**Stated goal**
Please put everything in the listing from the line containing "pose: elev=187.9 azim=116.4" down to the line containing "Dot at: occluded", both included, into a JSON list of strings with one string per line. Skip blank lines and leave the pictures out.

**Provided material**
Start
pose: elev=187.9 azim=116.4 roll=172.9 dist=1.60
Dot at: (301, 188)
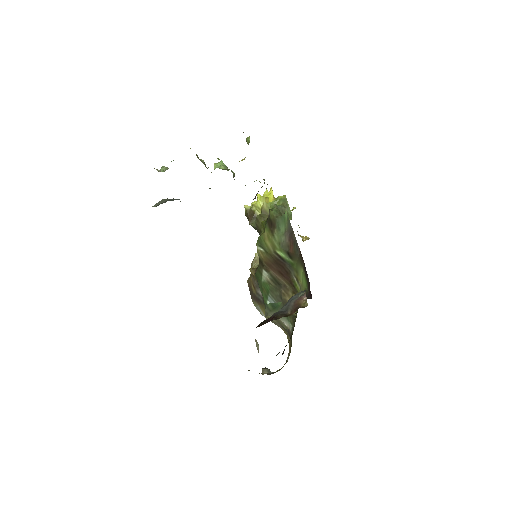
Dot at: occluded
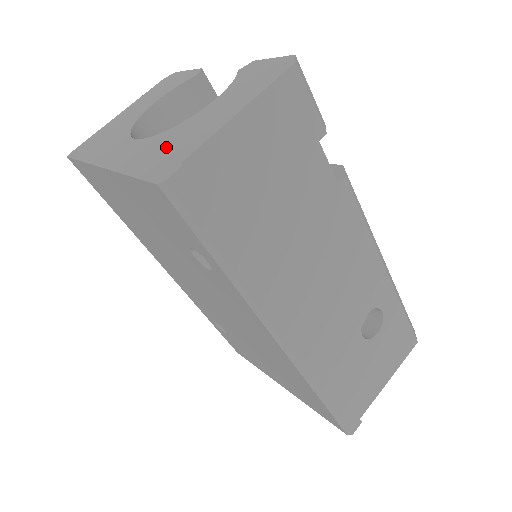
End
Start
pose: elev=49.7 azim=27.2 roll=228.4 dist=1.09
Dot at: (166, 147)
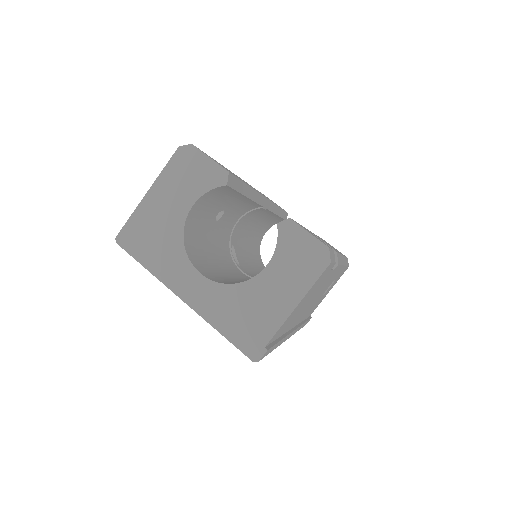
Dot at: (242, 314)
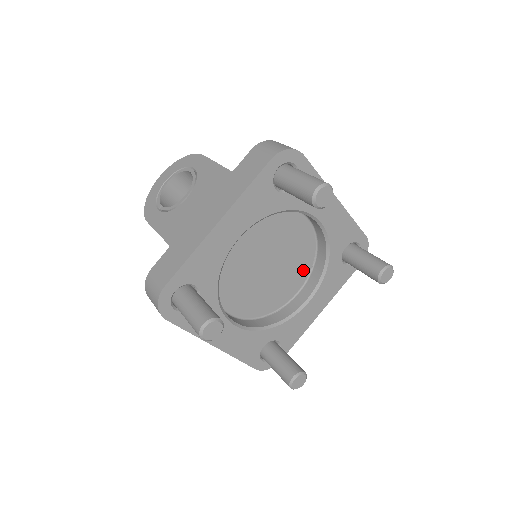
End
**Expected output**
[
  "pose: elev=187.9 azim=116.4 roll=172.9 dist=1.60",
  "Dot at: (301, 188)",
  "Dot at: occluded"
]